TASK DETAILS:
Lines to restate from the data below: from the one containing "hfov_deg: 27.8" to the one containing "exposure_s: 1/100", both included. Give them again exactly, and only them.

EXERCISE DATA:
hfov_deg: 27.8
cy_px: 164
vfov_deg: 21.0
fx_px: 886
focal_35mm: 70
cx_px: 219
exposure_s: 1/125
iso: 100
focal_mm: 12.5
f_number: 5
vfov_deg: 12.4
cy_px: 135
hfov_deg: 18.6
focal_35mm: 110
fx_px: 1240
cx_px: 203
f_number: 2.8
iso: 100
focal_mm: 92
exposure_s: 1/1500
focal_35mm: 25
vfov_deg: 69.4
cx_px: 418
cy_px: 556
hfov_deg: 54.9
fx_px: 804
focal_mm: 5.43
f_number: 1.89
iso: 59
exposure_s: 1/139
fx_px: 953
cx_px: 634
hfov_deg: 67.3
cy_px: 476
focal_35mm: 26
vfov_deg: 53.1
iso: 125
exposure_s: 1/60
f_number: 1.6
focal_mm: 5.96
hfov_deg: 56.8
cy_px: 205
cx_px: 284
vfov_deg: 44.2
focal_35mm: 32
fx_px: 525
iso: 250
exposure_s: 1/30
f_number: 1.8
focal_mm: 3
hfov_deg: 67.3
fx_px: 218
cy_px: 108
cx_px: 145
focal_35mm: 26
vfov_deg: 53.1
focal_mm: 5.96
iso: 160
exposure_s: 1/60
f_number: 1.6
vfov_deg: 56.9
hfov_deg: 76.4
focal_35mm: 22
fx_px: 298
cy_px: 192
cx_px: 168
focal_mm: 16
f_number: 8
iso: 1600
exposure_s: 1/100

* * *

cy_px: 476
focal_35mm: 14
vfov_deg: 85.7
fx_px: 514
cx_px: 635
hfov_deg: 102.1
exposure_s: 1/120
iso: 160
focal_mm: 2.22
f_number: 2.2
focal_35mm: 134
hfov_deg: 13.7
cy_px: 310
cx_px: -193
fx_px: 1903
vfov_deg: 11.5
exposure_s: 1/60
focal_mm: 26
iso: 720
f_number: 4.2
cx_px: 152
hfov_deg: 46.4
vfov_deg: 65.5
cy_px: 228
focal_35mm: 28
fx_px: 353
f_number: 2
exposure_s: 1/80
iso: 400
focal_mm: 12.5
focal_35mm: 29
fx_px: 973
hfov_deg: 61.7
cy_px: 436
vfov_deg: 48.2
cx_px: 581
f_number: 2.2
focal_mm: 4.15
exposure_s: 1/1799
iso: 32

ANSWER TO THIS EXERCISE:
hfov_deg: 27.8
cy_px: 164
vfov_deg: 21.0
fx_px: 886
focal_35mm: 70
cx_px: 219
exposure_s: 1/125
iso: 100
focal_mm: 12.5
f_number: 5
vfov_deg: 12.4
cy_px: 135
hfov_deg: 18.6
focal_35mm: 110
fx_px: 1240
cx_px: 203
f_number: 2.8
iso: 100
focal_mm: 92
exposure_s: 1/1500
focal_35mm: 25
vfov_deg: 69.4
cx_px: 418
cy_px: 556
hfov_deg: 54.9
fx_px: 804
focal_mm: 5.43
f_number: 1.89
iso: 59
exposure_s: 1/139
fx_px: 953
cx_px: 634
hfov_deg: 67.3
cy_px: 476
focal_35mm: 26
vfov_deg: 53.1
iso: 125
exposure_s: 1/60
f_number: 1.6
focal_mm: 5.96
hfov_deg: 56.8
cy_px: 205
cx_px: 284
vfov_deg: 44.2
focal_35mm: 32
fx_px: 525
iso: 250
exposure_s: 1/30
f_number: 1.8
focal_mm: 3
hfov_deg: 67.3
fx_px: 218
cy_px: 108
cx_px: 145
focal_35mm: 26
vfov_deg: 53.1
focal_mm: 5.96
iso: 160
exposure_s: 1/60
f_number: 1.6
vfov_deg: 56.9
hfov_deg: 76.4
focal_35mm: 22
fx_px: 298
cy_px: 192
cx_px: 168
focal_mm: 16
f_number: 8
iso: 1600
exposure_s: 1/100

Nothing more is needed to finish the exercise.